Think of it like the Figure 1 from the paper I referenced in the issue.
@danieltudosiu ohh got it yea, let me think about how to tackle this in another repository then, for both space (3d) and potentially even space + time (4d) - don't think we'll have to go beyond that i've been tired of redoing the code for 2d relative positional bias across repositories anyways, so probably a good time to generalize it haha
I do not know how useful the next idea would be but I would start by decomposing the attention mechanism in all its additions and write some kind of wrapper let's call it "Attention Enchancer" that calls those addition methods one by one and modifies their input/output :-?
do you mean something like https://github.com/lucidrains/DALLE2-pytorch/blob/main/dalle2_pytorch/dalle2_pytorch.py#L1259 ?
btw, have you ever tried the contextual bias that was presented in the paper? i'm curious how that performs
@lucidrains I don't follow in regards to DALLE 2 :-? could you help me understand
We didn't try the contextual bias since it showed marginal improvement compared to the bias one and deemed it unnecessary engineering time.
ohh thanks for letting me know! yeah I guess static bias is good enough 🤔
ok maybe I'll build out the relative positional bias library when I find some time, as a separate repo, and with all the features like max cutoffs etc
Hi @lucidrains,
Thanks for this fantastic trove of transformers <3
I am mainly working with VQ-VAEs and in my experience, this paper [1] made constant improvements in the morphological correctness of the samples.
If you need help I can give you some pointers on how to start and what's needed.
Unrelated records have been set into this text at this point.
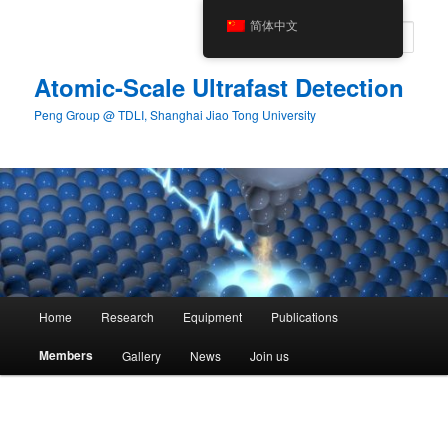
Skip
简体中文
to
Sear
primary
content
Atomic-Scale Ultrafast Detection
Peng Group @ TDLI, Shanghai Jiao Tong University
Main
Home
Research
Equipment
Publications
menu
Members
Gallery
News
Join us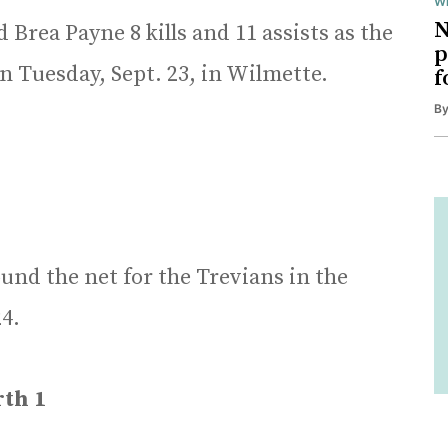
Wi
N
Brea Payne 8 kills and 11 assists as the
p
n Tuesday, Sept. 23, in Wilmette.
f
B
nd the net for the Trevians in the
4.
th 1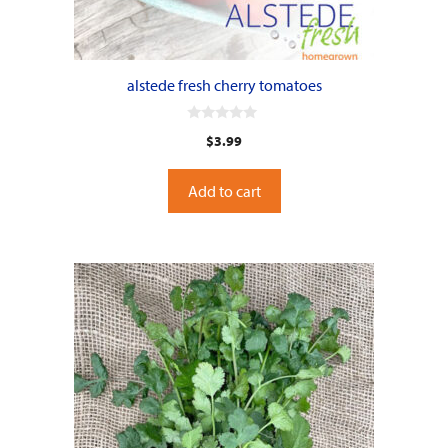
alstede fresh cherry tomatoes
0
$
3.99
o
u
t
o
Add to cart
f
5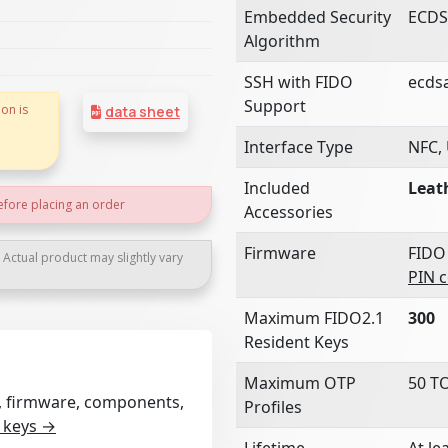
Embedded Security
ECDS
Algorithm
SSH with FIDO
ecds
Support
on is
data sheet
Interface Type
NFC,
Included
Leat
efore placing an order
Accessories
Firmware
FIDO
. Actual product may slightly vary
PIN 
Maximum FIDO2.1
300
Resident Keys
Maximum OTP
50 T
rt, firmware, components,
Profiles
 keys →
Lifetime
At le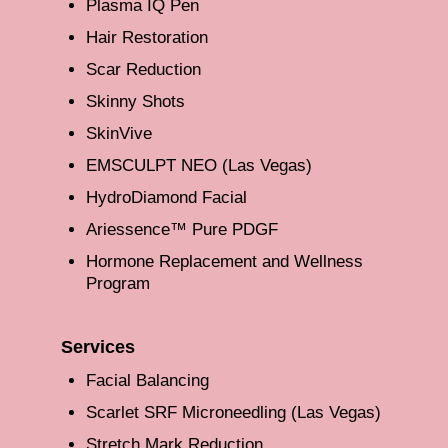
Plasma IQ Pen
Hair Restoration
Scar Reduction
Skinny Shots
SkinVive
EMSCULPT NEO (Las Vegas)
HydroDiamond Facial
Ariessence™ Pure PDGF
Hormone Replacement and Wellness
Program
Services
Facial Balancing
Scarlet SRF Microneedling (Las Vegas)
Stretch Mark Reduction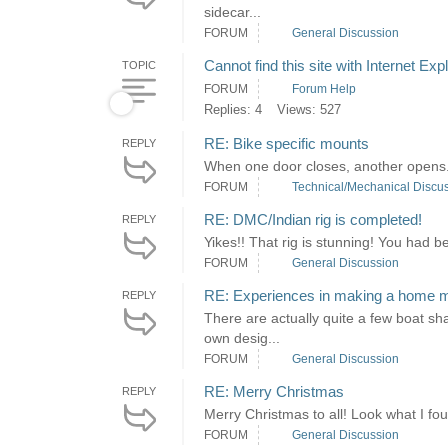
sidecar...
FORUM
General Discussion
Cannot find this site with Internet Exp
TOPIC
FORUM
Forum Help
Replies: 4
Views: 527
RE: Bike specific mounts
REPLY
When one door closes, another opens. 
FORUM
Technical/Mechanical Discu
RE: DMC/Indian rig is completed!
REPLY
Yikes!! That rig is stunning! You had 
FORUM
General Discussion
RE: Experiences in making a home 
REPLY
There are actually quite a few boat sh
own desig...
FORUM
General Discussion
RE: Merry Christmas
REPLY
Merry Christmas to all! Look what I foun
FORUM
General Discussion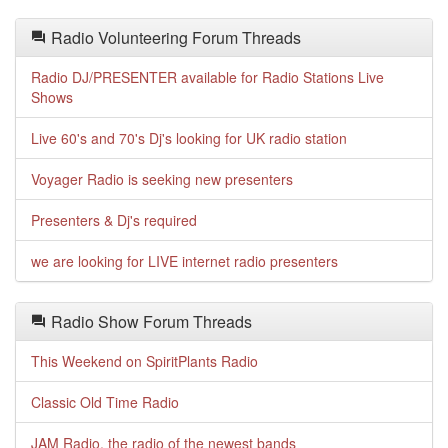
Radio Volunteering Forum Threads
Radio DJ/PRESENTER available for Radio Stations Live
Shows
Live 60's and 70's Dj's looking for UK radio station
Voyager Radio is seeking new presenters
Presenters & Dj's required
we are looking for LIVE internet radio presenters
Radio Show Forum Threads
This Weekend on SpiritPlants Radio
Classic Old Time Radio
JAM Radio, the radio of the newest bands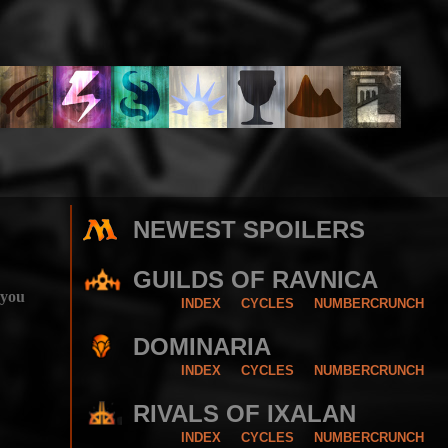
NEWEST SPOILERS
GUILDS OF RAVNICA
 you
INDEX
CYCLES
NUMBERCRUNCH
DOMINARIA
INDEX
CYCLES
NUMBERCRUNCH
RIVALS OF IXALAN
INDEX
CYCLES
NUMBERCRUNCH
My coworker and I already got the "Bias" version working with the x-transformer but the "Context" one required too much modification of the Attention to warrant its implementation.
Cheers!
[1] Wu, K., Peng, H., Chen, M., Fu, J. and Chao, H., 2021. Rethinking and improving relative position encoding for vision transformer. In Proceedings of the IEEE/CVF International Conference on Computer Vision (pp. 10033-10041).